## Fragmento del documento
****************

Miguel Hernández Ventura, el bienaventurado
Sé que don Miguel Hernández Ventura acaba de entrar en la casa de los justos. O no. Tal vez se haya quedado en los umbrales y esté apalabrando con San Pedro (un pescador a quien se le encargó edificar la Iglesia de Jesús sobre roca firme) la reforma del inmueble: arreglar cubiertas de teja árabe (que él ha guardado celosamente como oro en paño porque a otros promotores les parecían modelos de lo viejo), sustituir una vulgar ventana de aluminio por la correspondiente y legítima ventana de celosías, y aún reemplazar un emplasto de cemento (puesto de aquella manera) en el sardinel de una vivienda histórica por un sillar de basalto, labrado hace ciento cincuenta años y también rescatado por él en otra de sus obras.
Referente indiscutible del hombre hecho a sí mismo, el joven titulado Delineante pasó del despacho, donde se pertrechaba de escuadra y compás, a convertirse en uno de los constructores especializados en el siempre “delicado” mundo de la rehabilitación y la restauración arquitectónicas más afamado, digno y escrupuloso de cuantos han pasado por aquí. Su empresa Miguel Hernández Ventura S. L. constituye para los palmeros un motivo de orgullo patrio, sincero y referenciado, gracias a la proyección que dio al nombre de nuestra isla (tocaya suya) más allá de nuestras fronteras. El prestigio de su nombre y apellidos estará asociado inevitablemente a su noble y notable quehacer en el conjunto de nuestras islas. Todavía recuerdo ver con asombro en varias casas de La Laguna, hoy declarada Patrimonio de la Humanidad, carteles que señalizaban su labor responsable de rehabilitación durante la década de los noventa. Sus letras blancas sobre fondo verde. Sencillas. Como lo fue él. Con la silueta de La Palma insinuada hacia la izquierda en rayas delineadas marcando accidentes geográficos y coronada por un tejado con chimenea.

****************

## Tareas por completar
[A] Responde con los datos del texto sobre Miguel Hernández Ventura:
(i) ¿Qué título tenía de joven antes de dedicarse a la construcción?
(ii) ¿Con qué se reemplazaría el emplasto de cemento del sardinel?
(iii) ¿De qué color eran las letras y el fondo de los carteles vistos en La Laguna?
[B] Prosigue el texto sobre Miguel Hernández Ventura a partir de su última oración.

## Datos proporcionados

****************

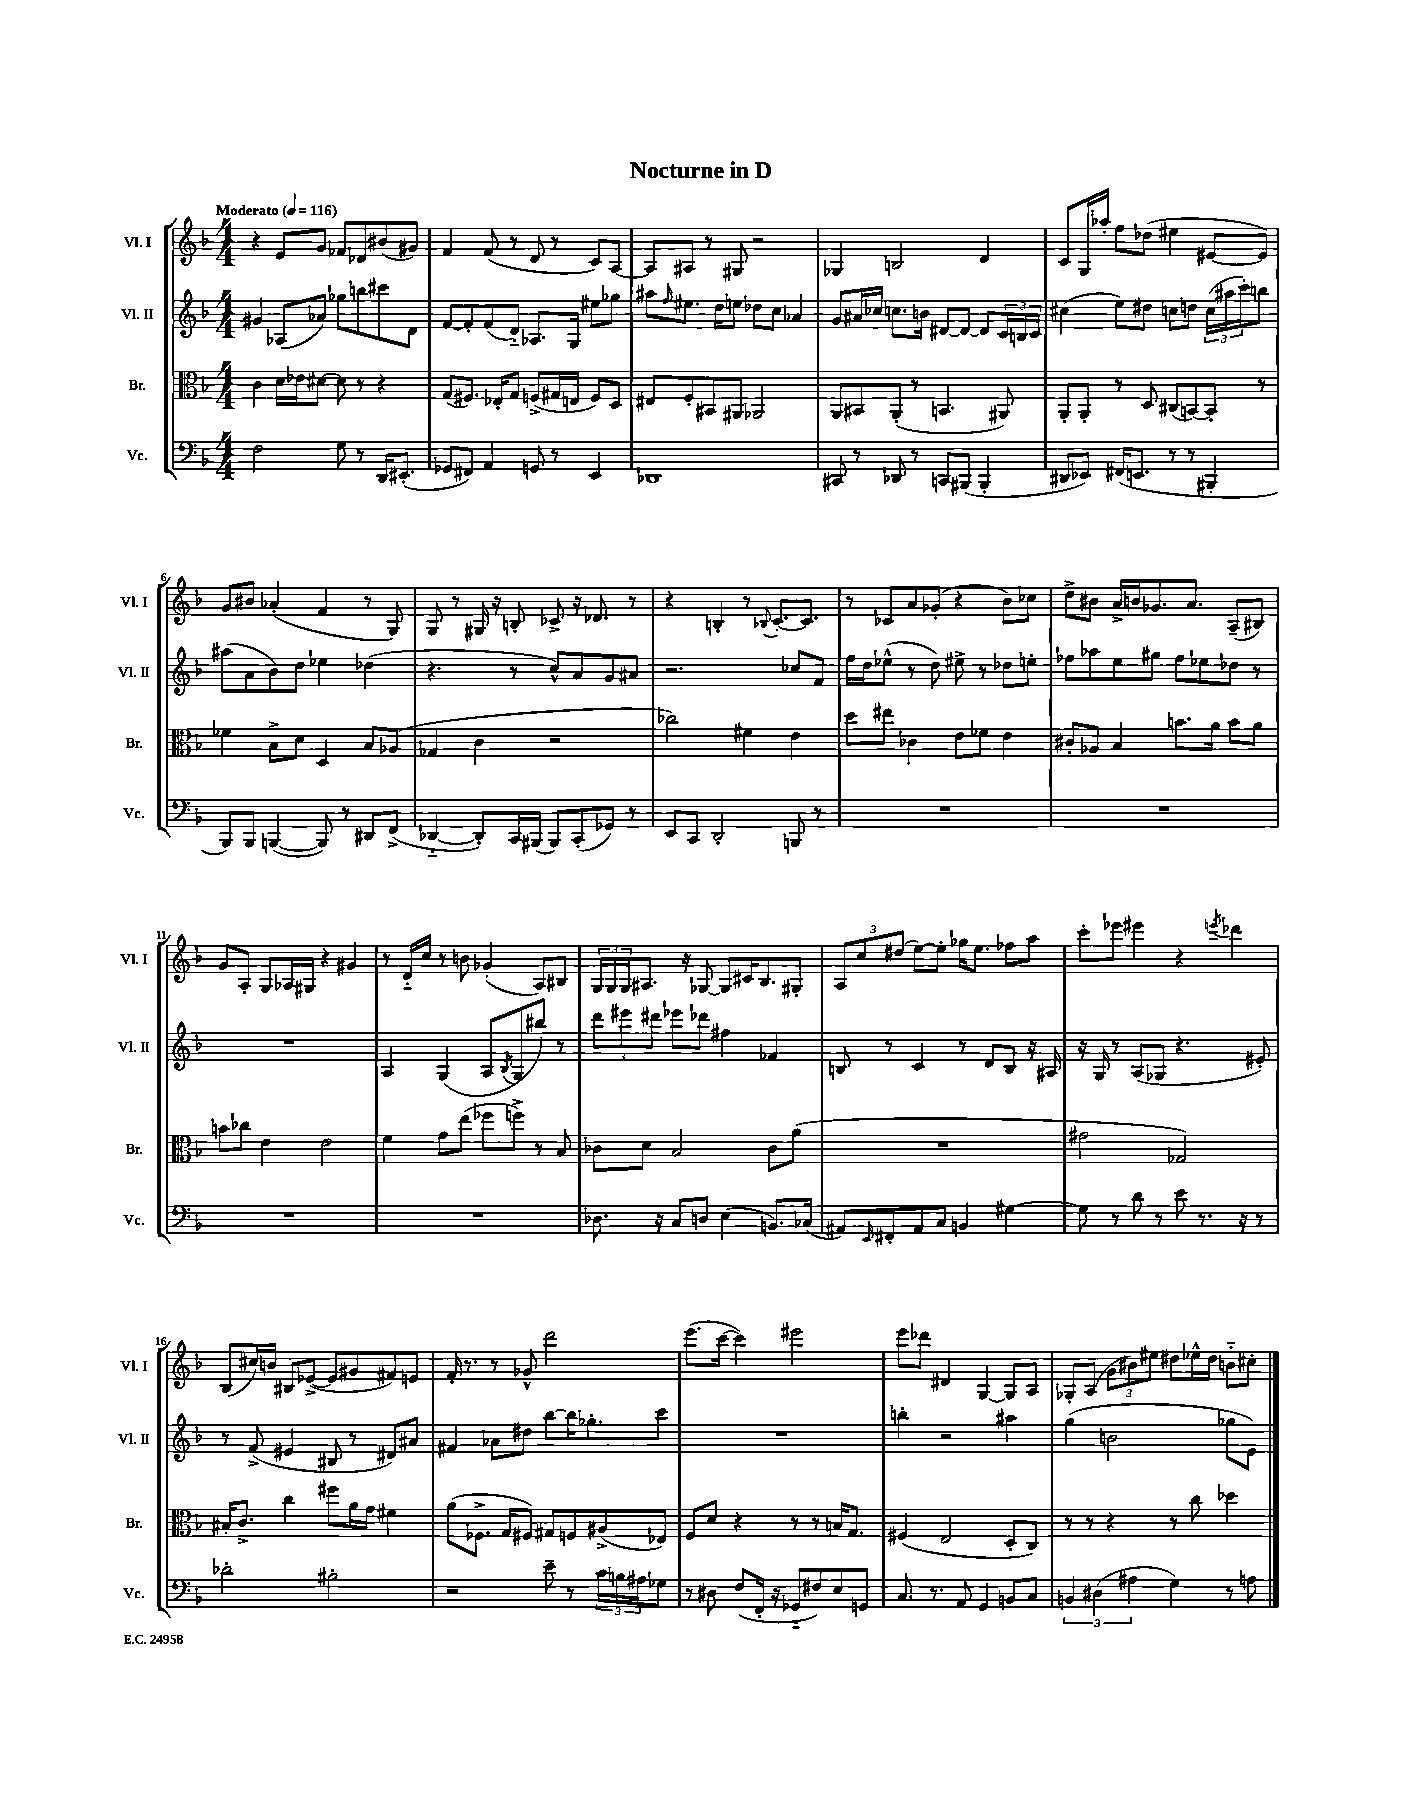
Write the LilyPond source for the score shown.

****************

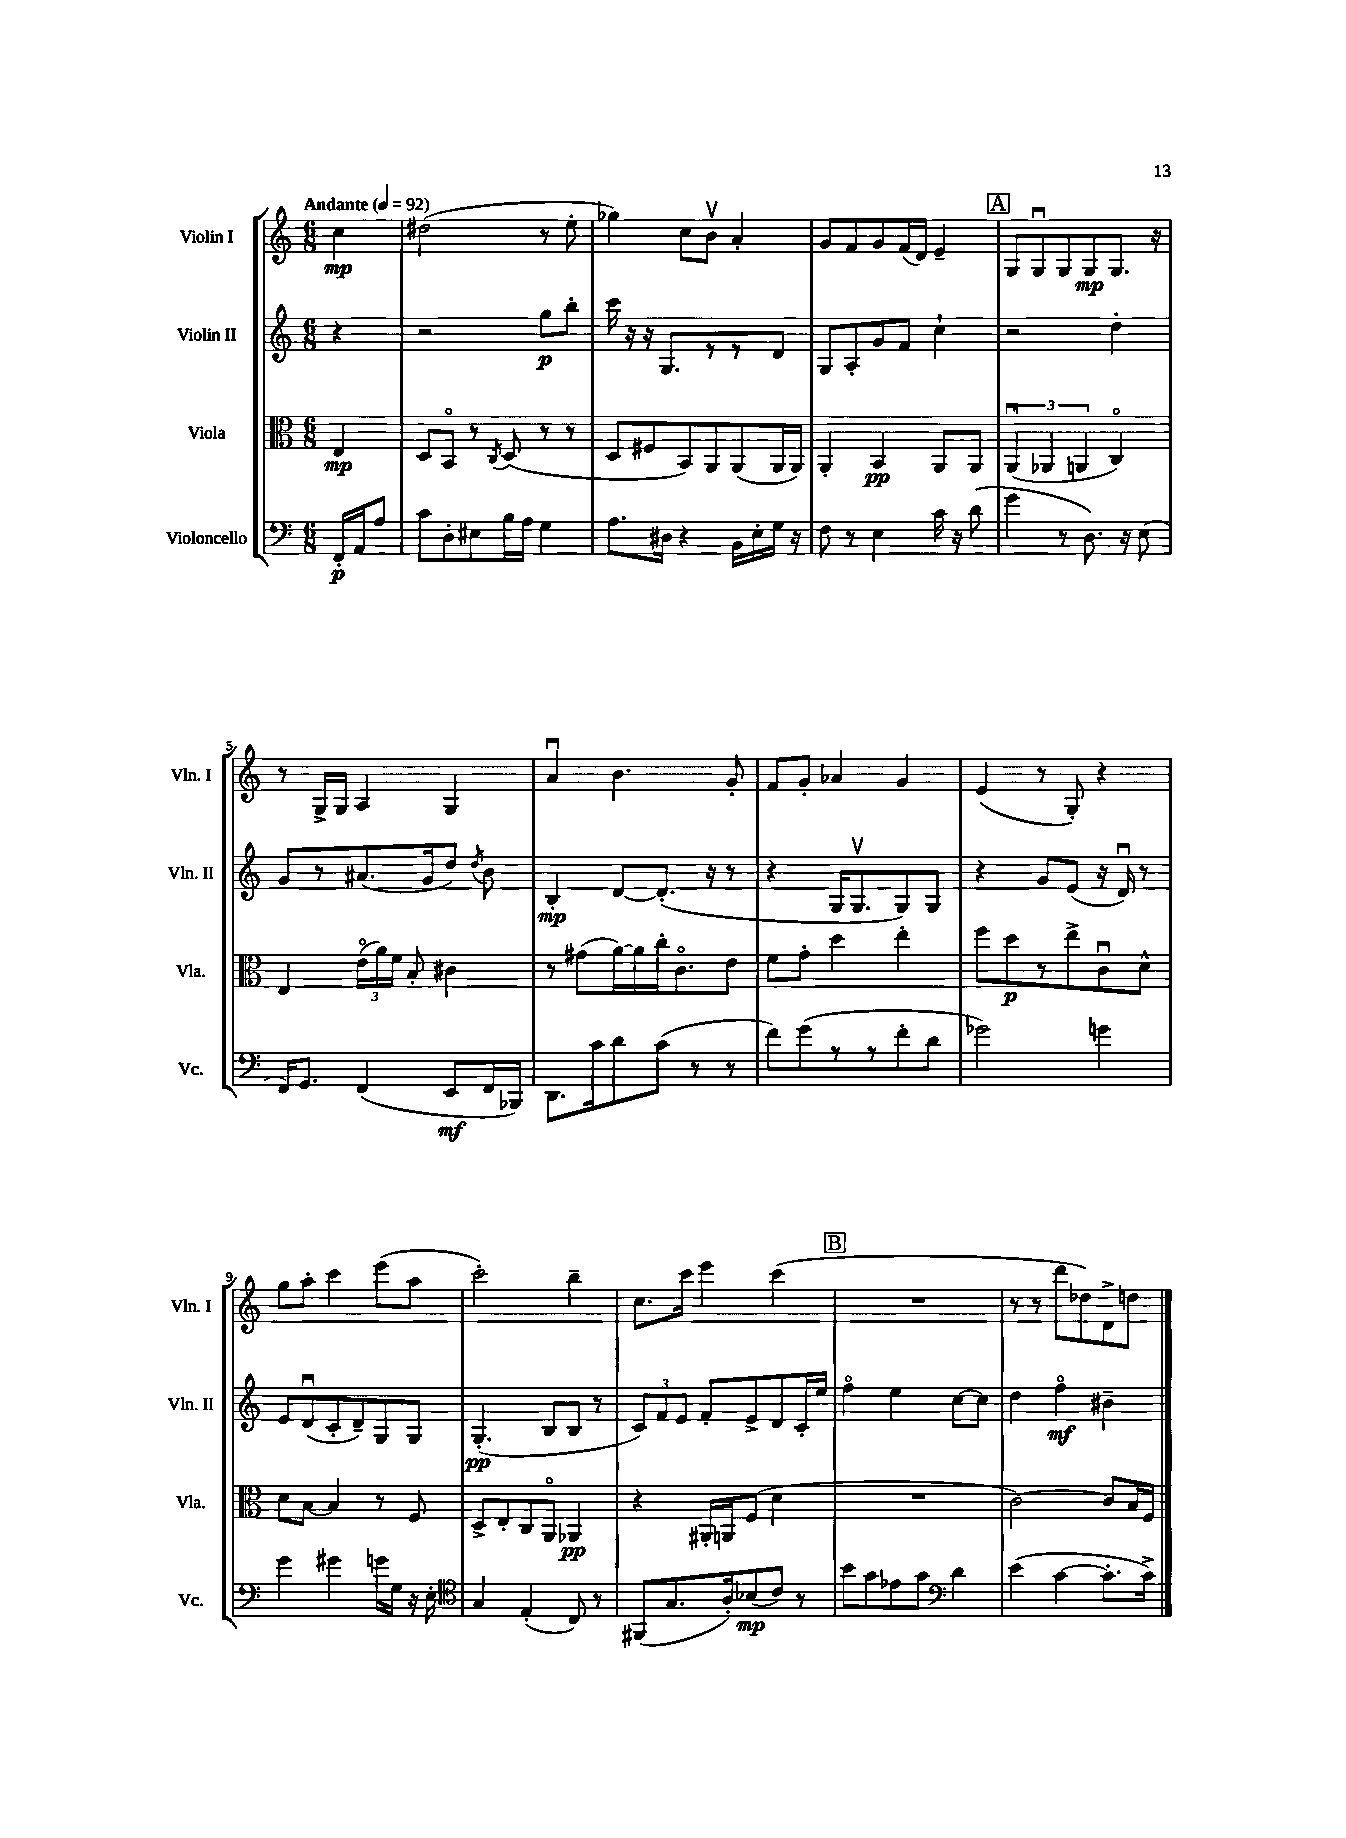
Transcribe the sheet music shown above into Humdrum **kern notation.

****************

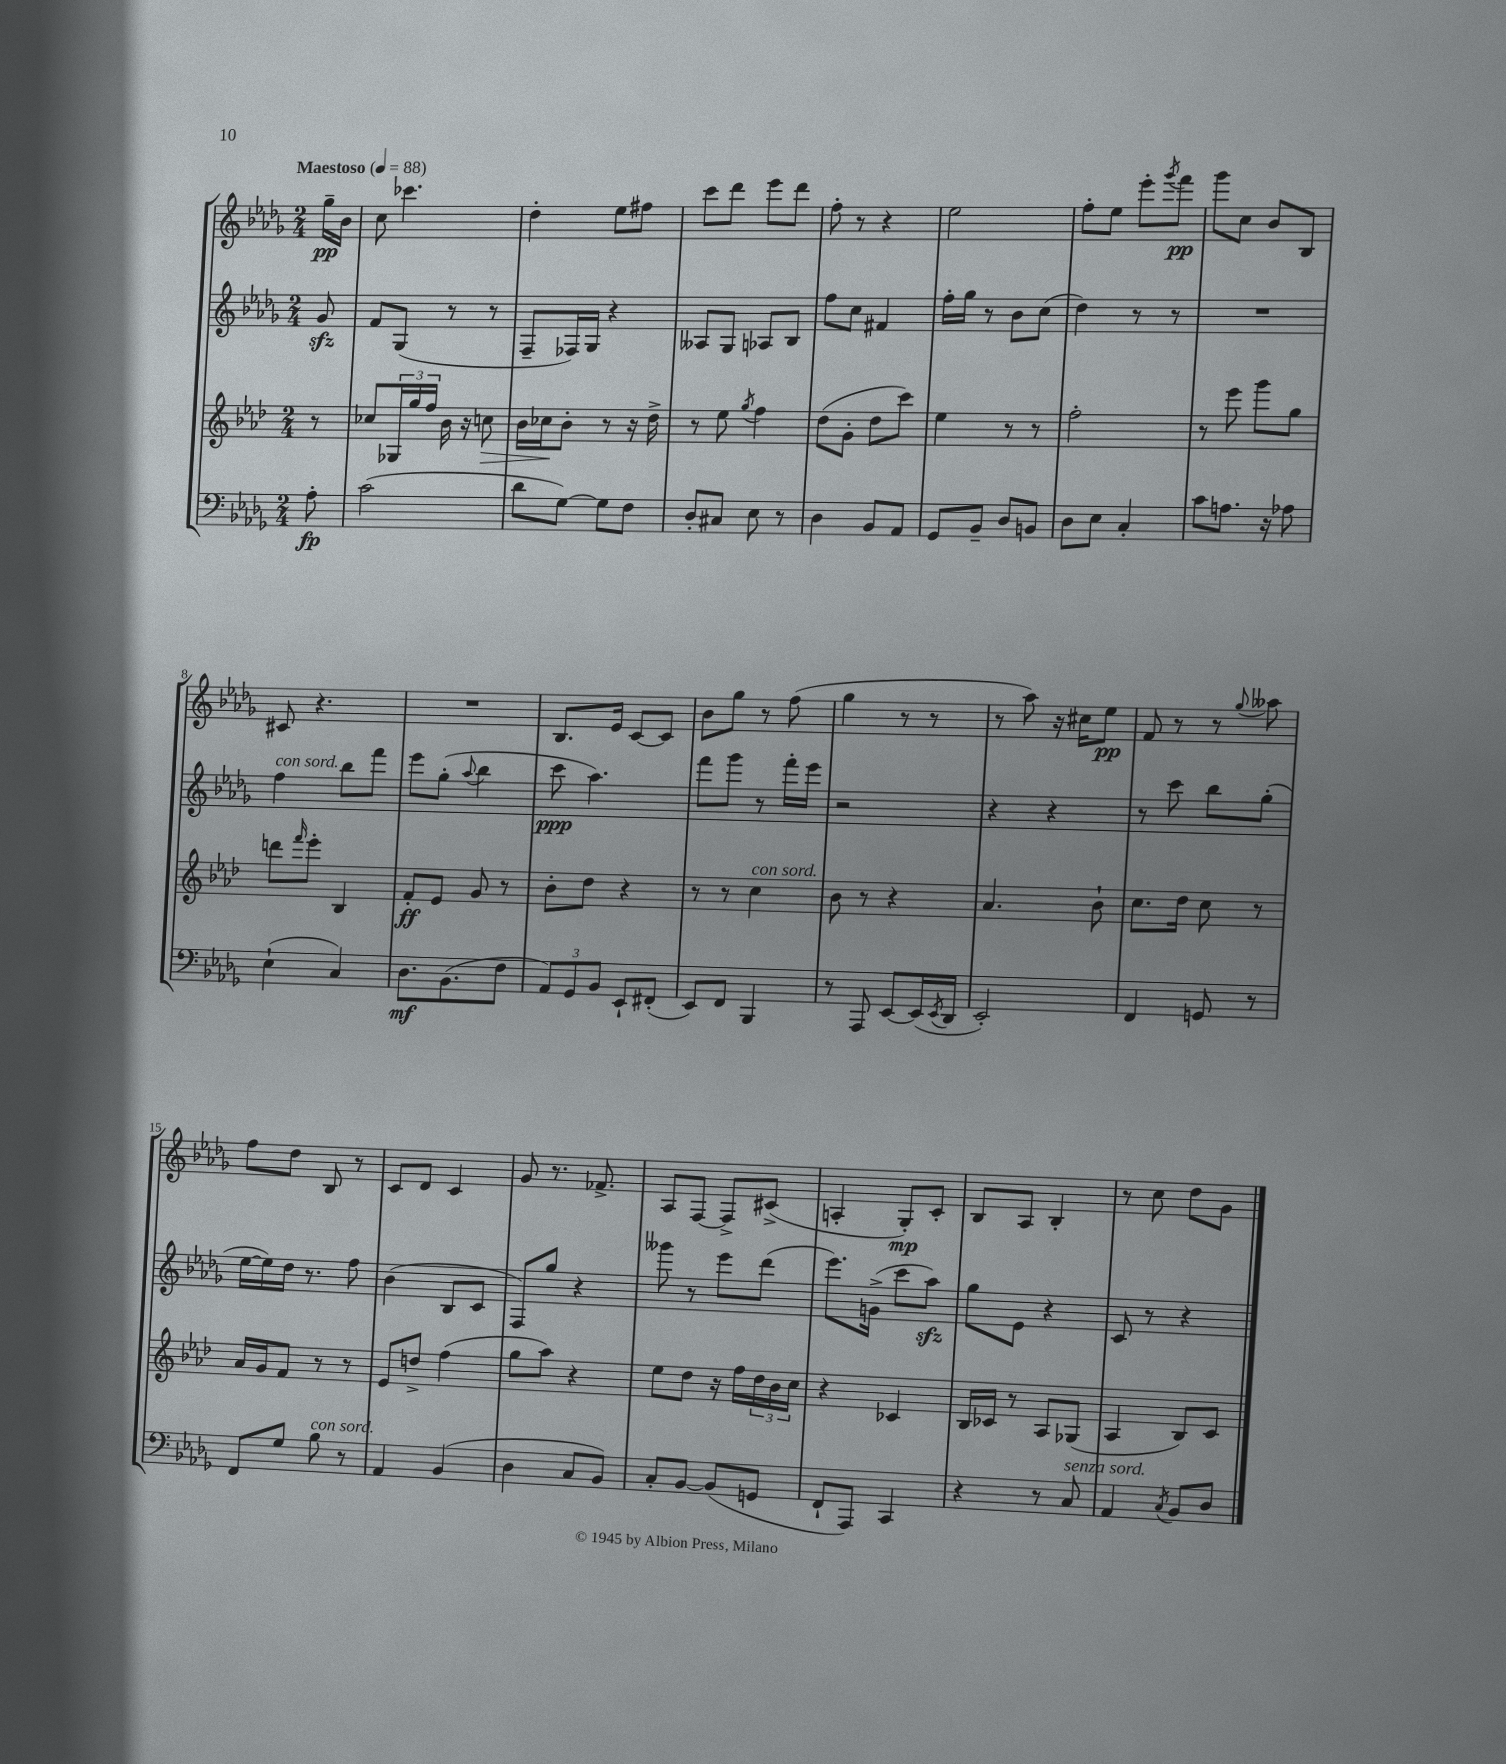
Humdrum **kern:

****************

## Respuestas del ejercicio
[A]
(i) Delineante.
(ii) Con un sillar de basalto labrado hace ciento cincuenta años.
(iii) Letras blancas sobre fondo verde.

[B]
No creo que puedan contarse muchas maneras de rehabilitar como la suya. Poniendo por caso la labor de las carpinterías, la sustitución sin más —bien por obra y gracia inspiradora del arquitecto de turno (¡ay, mi cabeza!) o, peor aún, por capricho insolente e ignorante del promotor— de una ventana de celosías a la que le faltaba una de las hojas abatibles fue en más de una ocasión motivo de discusión. Miguel Hernández Ventura, honrado por el triple don de la torrontudez, la socarronería y el arte de la palabra seductora, lograba salirse con la suya y conseguía mantener la ventana, procediendo sólo a injertar la pieza dañada. Ese criterio tan suyo —tan escaso y con tan pocos seguidores— no era ni casual ni anecdótico: partía de su conocimiento de los viejos carpinteros, de los que trabajaron con las manos (con la devoción propia del artesano) la madera, provistos únicamente de los instrumentos manuales del oficio. Ese “conocimiento” real del trabajo de taller fue lo que le condujo al “reconocimiento” de la labor manual y auténtica de sus obradores. Y, por tanto, a respetar sus obras, interviniéndolas lo menos posible.
Anelio Rodríguez Concepción me enseñó en sus célebres clases de Literatura de tercero de BUP impartidas en el IES Luis Cobiella Cuevas que “la ignorancia engendra atrevimiento”. Una máxima que Miguel Hernández Ventura había aprendido bien y que trató de enseñarnos aplicada a su trabajo. Hombre culto por leído, lo era también por ese espíritu de escuchante adicto que le caracterizaba, un etnógrafo de la arquitectura y sus hacedores. Su erudición en la materia le llevó en una ocasión a resolver para mí el significado de una palabra rara, de esas que no aparecen en ningún diccionario (tojín). Y si había algo que no supiera directamente, acertaba a derivarte a la persona apropiada. Un gestor en toda regla.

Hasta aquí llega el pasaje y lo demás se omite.